On Sat, Jan 16, 2016 at 4:09 PM MZMcBride <z(a)mzmcbride.com> wrote:
Pete Forsyth wrote:
Lisa presented some alternative strategies for
revenue needs for the
Foundation, including the possibility of charging for premium access to
the services and APIs, expanding major donor and foundation fundraising,
providing specific services for a fee, or limiting the Wikimedia
Foundation's growth. The Board emphasized the importance of keeping free
access to the existing APIs and services, keeping operational growth in
line with the organization's effectiveness, providing room for innovation
in the Foundation's activities, and other potential fundraising
strategies.
This reminds me of the Wikimedia update feed service:
<https://meta.wikimedia.org/wiki/Wikimedia_update_feed_service>. The
Wikimedia Foundation basically allowed large search engines to access a
private faster and dedicated stream of recent changes to Wikimedia wikis
for a fee. While Google isn't mentioned on the Meta-Wiki page, I have a
vague memory that they were (and maybe still are) involved.

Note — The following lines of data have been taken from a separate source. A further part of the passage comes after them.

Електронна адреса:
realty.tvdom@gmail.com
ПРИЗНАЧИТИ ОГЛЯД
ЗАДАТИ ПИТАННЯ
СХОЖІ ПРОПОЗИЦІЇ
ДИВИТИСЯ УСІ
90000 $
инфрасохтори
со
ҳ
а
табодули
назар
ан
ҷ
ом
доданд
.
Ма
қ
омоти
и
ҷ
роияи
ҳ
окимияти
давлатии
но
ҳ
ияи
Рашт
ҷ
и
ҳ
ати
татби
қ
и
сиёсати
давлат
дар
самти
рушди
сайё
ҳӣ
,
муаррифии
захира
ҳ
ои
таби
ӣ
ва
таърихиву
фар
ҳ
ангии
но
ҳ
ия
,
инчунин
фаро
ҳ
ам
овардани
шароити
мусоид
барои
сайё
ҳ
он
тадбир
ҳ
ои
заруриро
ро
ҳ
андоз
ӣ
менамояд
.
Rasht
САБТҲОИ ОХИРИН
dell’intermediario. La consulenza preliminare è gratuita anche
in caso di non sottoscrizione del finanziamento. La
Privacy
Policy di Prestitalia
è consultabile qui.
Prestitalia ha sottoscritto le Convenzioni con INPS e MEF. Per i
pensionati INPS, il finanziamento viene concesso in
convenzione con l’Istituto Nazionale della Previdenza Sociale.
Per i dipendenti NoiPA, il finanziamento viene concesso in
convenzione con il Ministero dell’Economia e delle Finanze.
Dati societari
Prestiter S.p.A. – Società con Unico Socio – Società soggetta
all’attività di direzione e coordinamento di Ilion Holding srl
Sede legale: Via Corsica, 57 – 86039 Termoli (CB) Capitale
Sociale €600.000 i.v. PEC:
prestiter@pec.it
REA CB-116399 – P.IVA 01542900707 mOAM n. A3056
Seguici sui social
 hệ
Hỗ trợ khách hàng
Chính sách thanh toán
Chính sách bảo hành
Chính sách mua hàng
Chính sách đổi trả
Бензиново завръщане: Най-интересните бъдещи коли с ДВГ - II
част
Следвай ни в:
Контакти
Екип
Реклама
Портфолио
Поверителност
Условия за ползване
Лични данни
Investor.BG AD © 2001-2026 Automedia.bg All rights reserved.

I believe it was Yahoo. They were allowing us to use some of their servers
in Asia back in the day, and I believe they also paid for large-scale
access. There was even a special dump with the article start sections for
them.
Somewhat related, there is also
search.wikimedia.org:
<https://wikitech.wikimedia.org/wiki/Search.wikimedia.org>. This service
was designed to give Apple a fast and dedicated stream for title prefix
searches. Apple's built-in Dictionary application has been the primary
consumer of this feed, though I believe it's open to anyone.